Write a script that accepts a file on the command line that was created by bedtools genomecov and writes out another file with the same format but with the score instead of the counts.

Generate scores for each of the aligned samples.

Plot the count and score distributions¶

Now we are interested in the distribution of counts and scores across our samples. A boxplot can be useful for this purpose.

Task - Plot the distribution of 5’ read counts and scores across all rRNAs as boxplots

Using whichever tool you desire, read in and plot the 5’ alignment count distributions for the four samples. How do we interpret this plot?

Plot the distribution of scores for each sample in a boxplot. How do these scores compare to the 5’ counts?

Challenge: plot a scatter of the read count and corresponding score for all positions in the reference. What can we interpret from this plot?

Filter and plot genomic sites¶

As we saw in the boxplots, most genomic positions have counts and scores of zero. We would therefore like to identify sites that are potentially interesting by putting filters on the data. Recall that the low dNTP condition should be enriched for true sites, and therefore locations with high scores in the high dNTP condition are likely to be false positives. We have therefore devised a set of criteria to identify interesting sites using this knowledge.
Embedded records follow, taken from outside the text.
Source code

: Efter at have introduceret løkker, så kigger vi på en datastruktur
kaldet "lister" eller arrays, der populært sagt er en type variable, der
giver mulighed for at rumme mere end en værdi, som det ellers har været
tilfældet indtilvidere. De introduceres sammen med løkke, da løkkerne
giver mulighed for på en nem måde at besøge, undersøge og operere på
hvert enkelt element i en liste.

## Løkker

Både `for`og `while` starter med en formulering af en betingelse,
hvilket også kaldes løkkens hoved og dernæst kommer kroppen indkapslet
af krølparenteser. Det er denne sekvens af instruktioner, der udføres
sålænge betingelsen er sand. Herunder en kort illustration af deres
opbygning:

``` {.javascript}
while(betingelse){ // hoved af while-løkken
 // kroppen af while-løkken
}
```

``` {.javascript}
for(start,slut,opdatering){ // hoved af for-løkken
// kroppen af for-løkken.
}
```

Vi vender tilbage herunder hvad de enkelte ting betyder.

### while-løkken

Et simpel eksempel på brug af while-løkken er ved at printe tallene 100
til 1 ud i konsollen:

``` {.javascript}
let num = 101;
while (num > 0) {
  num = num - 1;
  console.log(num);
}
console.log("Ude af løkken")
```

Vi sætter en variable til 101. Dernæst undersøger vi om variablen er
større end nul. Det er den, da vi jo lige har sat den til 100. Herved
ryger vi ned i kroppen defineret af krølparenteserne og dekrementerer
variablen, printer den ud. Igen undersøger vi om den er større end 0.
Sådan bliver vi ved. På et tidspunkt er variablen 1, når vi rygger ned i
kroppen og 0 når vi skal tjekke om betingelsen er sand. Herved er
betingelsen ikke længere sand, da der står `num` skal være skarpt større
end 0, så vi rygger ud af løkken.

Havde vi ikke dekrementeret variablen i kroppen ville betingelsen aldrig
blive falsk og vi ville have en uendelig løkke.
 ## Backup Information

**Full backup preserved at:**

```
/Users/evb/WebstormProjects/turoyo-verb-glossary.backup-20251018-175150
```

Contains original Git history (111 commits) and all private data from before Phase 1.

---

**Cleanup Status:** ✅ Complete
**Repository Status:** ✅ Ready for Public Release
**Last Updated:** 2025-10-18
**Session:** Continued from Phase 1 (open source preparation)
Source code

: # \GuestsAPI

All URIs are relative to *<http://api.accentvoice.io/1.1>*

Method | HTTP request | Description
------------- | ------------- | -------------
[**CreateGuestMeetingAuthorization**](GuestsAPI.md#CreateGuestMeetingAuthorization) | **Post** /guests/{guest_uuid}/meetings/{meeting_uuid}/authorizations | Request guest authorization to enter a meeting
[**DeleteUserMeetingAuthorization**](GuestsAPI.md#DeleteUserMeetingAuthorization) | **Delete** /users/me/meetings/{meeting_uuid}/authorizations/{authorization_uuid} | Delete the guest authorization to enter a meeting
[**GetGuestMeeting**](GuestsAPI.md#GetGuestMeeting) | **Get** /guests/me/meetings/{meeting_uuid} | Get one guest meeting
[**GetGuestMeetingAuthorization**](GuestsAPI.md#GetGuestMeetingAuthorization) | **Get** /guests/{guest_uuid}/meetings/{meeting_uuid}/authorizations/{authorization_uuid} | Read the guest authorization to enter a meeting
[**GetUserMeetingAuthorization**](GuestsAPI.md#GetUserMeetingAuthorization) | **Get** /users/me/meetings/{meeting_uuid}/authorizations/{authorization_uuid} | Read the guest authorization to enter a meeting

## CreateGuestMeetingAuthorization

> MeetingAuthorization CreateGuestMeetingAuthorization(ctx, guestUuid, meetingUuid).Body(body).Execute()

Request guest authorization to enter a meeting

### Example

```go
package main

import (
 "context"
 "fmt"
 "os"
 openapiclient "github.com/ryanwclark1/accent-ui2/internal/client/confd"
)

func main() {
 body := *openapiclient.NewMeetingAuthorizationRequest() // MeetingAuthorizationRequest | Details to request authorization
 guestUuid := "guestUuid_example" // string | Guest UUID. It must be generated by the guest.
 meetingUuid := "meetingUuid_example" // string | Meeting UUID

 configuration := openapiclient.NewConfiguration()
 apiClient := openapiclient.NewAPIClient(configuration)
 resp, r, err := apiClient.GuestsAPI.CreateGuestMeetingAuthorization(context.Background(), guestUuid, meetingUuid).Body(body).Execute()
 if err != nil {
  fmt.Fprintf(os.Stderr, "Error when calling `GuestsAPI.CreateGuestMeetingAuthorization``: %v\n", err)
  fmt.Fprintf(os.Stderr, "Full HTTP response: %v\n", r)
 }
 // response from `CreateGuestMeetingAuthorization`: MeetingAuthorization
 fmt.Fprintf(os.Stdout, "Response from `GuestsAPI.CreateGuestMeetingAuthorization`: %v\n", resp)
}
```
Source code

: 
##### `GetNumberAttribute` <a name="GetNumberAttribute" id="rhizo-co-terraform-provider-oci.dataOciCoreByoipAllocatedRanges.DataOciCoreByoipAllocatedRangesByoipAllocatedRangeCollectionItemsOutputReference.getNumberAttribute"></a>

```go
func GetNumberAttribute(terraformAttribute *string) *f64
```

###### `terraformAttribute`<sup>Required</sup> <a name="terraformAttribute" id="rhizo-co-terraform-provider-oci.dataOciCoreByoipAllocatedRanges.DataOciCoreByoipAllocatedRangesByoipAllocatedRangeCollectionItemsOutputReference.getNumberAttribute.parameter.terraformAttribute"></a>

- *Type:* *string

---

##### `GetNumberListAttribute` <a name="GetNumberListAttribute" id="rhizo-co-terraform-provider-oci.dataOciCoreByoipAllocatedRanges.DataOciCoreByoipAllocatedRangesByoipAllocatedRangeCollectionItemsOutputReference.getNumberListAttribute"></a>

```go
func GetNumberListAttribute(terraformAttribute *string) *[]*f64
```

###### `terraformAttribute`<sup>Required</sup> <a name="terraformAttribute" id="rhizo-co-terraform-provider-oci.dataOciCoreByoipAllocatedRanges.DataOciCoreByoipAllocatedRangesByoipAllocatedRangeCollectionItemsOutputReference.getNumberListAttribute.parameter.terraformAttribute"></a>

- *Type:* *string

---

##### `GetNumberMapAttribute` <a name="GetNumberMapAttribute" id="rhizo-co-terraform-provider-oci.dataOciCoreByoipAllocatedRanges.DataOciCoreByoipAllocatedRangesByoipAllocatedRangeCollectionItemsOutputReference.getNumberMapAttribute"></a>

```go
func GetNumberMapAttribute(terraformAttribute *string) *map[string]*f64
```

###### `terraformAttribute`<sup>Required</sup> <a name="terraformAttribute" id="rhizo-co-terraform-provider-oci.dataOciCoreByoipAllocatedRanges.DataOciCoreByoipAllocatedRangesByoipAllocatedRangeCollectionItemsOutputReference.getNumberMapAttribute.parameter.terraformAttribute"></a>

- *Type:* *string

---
Task - Filter and plot the 5’ window scores for low vs high dNTP concentration samples

Using whichever tool you desire, filter the score positions for low and high sample conditions within the same timepoint by the following criteria:

score_low > 2
score_high > 0
score_low > score_high

Using the remaining positions, create a scatter plot of scores where the low and high dNTP concentration samples are on the x-axis and y-axis, respectively. You may put a scatter for both time points on the same plot, or on separate plots as you wish.

Do the enriched sites agree between timepoints?